__TASK DIRECTIONS__
Please print the entries below exactly, from the line with "Peraturan BKN NO. 4" through the line with "(مفهوم الفيزياء الذرية):- أحياناً", including both of those lines and leaving out all others.

__DATA RECORDS__

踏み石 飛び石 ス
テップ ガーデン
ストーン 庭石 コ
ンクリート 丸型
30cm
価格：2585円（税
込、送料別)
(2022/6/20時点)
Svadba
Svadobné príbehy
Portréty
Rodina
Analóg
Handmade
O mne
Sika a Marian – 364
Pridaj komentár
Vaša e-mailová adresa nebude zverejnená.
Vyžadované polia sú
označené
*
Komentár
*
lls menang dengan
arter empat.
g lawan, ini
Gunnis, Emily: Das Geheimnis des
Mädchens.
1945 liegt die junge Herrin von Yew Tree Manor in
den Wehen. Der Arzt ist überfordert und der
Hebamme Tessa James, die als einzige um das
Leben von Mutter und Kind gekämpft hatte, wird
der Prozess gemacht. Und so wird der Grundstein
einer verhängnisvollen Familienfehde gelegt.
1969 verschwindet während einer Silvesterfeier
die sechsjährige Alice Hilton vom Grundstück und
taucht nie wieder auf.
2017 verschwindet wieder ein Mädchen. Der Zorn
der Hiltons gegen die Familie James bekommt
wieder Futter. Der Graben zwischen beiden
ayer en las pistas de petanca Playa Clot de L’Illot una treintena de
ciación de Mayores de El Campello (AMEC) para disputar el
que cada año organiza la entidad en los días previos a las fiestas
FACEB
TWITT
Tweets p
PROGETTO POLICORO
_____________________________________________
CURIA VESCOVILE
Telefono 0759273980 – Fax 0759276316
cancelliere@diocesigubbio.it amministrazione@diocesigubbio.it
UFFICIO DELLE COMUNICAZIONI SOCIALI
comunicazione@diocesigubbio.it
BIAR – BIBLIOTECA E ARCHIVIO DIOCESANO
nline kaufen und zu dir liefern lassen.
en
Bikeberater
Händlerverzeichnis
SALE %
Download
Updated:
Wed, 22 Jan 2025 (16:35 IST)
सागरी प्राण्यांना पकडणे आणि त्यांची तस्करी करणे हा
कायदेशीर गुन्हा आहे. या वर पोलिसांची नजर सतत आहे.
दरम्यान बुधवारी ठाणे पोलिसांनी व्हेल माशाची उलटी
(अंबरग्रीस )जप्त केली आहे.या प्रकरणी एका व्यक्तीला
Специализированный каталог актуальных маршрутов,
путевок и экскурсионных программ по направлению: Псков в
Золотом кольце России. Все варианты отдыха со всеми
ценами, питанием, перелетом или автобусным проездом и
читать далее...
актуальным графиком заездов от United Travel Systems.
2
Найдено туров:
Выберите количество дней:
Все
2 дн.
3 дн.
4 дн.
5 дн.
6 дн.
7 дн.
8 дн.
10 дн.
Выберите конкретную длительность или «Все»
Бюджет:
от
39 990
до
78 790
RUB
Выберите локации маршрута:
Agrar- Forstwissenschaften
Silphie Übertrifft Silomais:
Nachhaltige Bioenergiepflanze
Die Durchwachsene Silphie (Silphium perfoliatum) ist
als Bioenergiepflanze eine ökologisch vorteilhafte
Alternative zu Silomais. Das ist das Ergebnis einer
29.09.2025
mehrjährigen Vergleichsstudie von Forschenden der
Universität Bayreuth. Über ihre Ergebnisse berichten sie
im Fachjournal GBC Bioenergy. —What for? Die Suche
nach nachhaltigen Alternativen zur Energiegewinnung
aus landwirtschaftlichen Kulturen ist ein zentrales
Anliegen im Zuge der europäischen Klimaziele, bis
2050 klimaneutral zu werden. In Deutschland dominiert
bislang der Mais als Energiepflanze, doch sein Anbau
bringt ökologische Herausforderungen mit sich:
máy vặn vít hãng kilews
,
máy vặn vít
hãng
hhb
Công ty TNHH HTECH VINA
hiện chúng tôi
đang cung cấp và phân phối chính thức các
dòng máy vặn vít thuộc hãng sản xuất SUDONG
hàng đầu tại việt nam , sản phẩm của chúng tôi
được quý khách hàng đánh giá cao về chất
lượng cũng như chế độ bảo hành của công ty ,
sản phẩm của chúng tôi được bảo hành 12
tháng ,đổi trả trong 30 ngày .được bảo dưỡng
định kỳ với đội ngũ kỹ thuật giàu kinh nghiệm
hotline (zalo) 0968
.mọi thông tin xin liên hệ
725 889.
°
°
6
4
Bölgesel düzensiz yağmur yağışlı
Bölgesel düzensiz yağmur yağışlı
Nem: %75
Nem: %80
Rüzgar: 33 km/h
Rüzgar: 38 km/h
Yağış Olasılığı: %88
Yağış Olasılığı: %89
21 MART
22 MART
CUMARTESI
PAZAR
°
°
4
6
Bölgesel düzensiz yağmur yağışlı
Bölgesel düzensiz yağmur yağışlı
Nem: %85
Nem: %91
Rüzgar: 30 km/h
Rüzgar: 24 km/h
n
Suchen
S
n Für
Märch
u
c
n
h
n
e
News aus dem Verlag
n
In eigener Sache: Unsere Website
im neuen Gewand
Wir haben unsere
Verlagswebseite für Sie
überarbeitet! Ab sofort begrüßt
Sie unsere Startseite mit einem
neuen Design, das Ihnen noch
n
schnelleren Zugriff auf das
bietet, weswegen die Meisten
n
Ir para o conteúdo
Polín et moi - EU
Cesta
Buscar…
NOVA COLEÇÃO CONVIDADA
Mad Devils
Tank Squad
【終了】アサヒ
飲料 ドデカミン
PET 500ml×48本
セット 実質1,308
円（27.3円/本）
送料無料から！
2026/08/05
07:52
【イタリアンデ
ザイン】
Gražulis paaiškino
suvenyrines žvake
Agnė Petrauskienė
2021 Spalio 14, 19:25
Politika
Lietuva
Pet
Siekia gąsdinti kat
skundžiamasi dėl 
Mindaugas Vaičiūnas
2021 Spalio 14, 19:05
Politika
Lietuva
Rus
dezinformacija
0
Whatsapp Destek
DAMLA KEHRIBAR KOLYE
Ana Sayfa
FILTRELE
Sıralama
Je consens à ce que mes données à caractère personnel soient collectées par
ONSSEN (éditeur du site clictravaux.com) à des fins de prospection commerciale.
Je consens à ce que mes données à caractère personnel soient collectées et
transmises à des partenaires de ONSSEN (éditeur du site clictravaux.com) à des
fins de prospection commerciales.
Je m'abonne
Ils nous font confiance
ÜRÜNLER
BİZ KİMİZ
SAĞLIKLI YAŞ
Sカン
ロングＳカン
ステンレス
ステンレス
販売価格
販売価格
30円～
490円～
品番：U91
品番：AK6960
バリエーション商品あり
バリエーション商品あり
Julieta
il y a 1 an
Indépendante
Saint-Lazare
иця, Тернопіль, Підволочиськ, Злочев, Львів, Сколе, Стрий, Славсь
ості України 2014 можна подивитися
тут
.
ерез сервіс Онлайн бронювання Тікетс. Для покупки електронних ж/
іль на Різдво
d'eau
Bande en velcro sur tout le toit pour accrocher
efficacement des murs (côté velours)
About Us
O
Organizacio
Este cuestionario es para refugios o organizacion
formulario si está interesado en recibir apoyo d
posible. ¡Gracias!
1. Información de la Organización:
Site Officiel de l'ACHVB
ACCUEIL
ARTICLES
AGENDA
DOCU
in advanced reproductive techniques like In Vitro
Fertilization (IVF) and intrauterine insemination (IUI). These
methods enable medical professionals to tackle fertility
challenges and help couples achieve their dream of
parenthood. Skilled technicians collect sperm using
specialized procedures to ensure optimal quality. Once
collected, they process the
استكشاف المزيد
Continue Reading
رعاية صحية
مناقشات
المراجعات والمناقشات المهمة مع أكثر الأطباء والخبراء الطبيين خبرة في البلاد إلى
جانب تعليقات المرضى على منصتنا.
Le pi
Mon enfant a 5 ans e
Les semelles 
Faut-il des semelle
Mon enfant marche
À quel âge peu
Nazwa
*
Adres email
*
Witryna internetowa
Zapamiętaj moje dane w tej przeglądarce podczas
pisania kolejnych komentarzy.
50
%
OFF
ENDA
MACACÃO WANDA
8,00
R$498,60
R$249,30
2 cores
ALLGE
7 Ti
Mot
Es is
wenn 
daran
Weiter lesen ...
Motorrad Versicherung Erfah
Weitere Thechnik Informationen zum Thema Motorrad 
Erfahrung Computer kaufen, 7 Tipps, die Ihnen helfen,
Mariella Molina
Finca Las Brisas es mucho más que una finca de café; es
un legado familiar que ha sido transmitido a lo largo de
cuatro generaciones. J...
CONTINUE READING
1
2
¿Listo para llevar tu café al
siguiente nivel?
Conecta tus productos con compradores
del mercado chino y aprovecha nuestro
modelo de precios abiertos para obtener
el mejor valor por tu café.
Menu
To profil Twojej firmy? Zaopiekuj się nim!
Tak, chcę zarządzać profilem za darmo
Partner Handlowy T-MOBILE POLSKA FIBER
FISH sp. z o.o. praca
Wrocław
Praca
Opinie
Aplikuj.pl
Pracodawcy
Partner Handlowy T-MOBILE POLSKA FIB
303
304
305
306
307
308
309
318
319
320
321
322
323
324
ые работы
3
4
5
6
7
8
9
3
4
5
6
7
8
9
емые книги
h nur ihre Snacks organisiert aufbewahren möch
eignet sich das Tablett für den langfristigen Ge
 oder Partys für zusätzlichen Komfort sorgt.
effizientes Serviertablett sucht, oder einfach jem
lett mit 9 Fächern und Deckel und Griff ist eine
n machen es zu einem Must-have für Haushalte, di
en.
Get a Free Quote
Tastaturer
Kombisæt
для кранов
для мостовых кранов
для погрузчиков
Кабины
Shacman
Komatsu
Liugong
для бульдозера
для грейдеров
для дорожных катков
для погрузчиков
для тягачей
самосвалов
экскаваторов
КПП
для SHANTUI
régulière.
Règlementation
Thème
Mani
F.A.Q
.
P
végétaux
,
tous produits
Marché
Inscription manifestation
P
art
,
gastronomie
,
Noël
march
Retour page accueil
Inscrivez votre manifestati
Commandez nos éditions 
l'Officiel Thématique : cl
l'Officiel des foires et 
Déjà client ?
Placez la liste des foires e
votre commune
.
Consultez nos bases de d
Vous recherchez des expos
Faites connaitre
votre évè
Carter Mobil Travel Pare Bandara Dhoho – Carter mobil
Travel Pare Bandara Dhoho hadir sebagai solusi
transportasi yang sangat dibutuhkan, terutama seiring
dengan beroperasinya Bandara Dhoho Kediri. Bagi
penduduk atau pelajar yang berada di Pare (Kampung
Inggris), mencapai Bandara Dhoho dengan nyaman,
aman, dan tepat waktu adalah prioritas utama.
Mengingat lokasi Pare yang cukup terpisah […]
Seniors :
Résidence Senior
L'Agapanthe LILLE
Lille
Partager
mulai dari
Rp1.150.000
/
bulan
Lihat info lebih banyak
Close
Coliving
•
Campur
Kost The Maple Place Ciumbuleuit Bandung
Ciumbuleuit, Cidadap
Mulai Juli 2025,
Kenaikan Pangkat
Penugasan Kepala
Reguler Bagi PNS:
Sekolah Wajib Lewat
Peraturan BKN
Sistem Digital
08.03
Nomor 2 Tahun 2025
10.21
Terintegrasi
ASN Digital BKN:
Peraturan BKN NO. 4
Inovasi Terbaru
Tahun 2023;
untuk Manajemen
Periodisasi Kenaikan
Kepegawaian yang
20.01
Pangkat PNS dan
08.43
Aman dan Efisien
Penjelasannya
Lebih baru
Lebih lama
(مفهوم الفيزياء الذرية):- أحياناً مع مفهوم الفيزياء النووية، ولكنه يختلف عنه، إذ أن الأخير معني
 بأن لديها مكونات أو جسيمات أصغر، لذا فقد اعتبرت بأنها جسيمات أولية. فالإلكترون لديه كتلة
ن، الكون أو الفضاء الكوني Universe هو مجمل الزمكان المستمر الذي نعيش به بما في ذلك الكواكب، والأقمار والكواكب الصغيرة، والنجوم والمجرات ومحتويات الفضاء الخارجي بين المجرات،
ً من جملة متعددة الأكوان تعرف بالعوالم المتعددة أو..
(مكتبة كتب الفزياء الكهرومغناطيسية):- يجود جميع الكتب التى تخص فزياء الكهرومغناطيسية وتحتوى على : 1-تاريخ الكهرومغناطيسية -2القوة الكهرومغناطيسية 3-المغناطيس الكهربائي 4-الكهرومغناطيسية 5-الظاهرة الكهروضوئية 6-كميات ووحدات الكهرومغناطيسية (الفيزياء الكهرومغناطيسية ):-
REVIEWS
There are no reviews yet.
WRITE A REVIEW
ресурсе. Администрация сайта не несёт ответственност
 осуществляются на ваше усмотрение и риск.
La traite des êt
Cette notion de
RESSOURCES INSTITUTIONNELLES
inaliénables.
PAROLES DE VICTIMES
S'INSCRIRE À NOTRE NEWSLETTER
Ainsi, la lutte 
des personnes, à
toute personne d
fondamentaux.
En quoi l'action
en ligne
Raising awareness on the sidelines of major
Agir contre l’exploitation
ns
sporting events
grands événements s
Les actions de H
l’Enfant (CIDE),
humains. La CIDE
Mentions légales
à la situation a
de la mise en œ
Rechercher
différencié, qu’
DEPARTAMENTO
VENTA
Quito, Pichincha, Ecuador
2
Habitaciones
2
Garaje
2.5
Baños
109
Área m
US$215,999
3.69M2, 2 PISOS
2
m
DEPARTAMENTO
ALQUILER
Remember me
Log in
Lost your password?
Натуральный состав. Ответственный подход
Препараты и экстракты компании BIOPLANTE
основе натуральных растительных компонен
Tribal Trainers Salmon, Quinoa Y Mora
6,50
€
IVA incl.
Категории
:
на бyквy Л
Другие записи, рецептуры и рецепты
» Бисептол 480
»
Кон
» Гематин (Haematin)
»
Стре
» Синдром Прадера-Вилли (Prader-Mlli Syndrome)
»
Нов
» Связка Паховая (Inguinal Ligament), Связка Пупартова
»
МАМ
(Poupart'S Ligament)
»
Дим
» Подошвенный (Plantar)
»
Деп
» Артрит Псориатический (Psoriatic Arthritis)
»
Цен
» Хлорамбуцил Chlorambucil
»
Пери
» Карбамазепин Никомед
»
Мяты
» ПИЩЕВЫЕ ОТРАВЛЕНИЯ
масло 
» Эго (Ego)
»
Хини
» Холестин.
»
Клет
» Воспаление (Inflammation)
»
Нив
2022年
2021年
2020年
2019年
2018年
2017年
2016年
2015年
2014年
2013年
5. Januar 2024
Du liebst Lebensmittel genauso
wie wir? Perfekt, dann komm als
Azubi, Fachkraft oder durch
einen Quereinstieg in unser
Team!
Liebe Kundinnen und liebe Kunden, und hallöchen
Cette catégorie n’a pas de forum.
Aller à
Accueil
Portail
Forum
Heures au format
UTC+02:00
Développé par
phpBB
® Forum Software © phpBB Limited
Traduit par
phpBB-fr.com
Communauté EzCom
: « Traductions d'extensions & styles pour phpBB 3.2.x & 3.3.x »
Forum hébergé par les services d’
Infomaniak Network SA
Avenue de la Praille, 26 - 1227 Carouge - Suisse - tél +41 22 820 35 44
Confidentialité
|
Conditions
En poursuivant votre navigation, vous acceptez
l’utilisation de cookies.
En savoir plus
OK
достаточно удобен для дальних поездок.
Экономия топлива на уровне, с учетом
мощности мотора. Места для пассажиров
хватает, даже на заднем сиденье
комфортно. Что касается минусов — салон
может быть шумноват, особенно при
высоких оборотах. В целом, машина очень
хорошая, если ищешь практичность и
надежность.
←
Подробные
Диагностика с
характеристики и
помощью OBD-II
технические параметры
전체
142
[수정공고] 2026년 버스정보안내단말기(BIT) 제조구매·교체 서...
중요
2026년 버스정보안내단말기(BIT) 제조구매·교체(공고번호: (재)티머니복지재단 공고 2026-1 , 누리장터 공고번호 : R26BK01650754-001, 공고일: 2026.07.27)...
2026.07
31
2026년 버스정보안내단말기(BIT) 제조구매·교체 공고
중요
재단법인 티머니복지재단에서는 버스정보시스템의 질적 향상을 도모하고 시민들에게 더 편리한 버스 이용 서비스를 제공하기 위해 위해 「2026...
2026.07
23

__SOLUTION TO THIS TASK__
Peraturan BKN NO. 4
Inovasi Terbaru
Tahun 2023;
untuk Manajemen
Periodisasi Kenaikan
Kepegawaian yang
20.01
Pangkat PNS dan
08.43
Aman dan Efisien
Penjelasannya
Lebih baru
Lebih lama
(مفهوم الفيزياء الذرية):- أحياناً مع مفهوم الفيزياء النووية، ولكنه يختلف عنه، إذ أن الأخير معني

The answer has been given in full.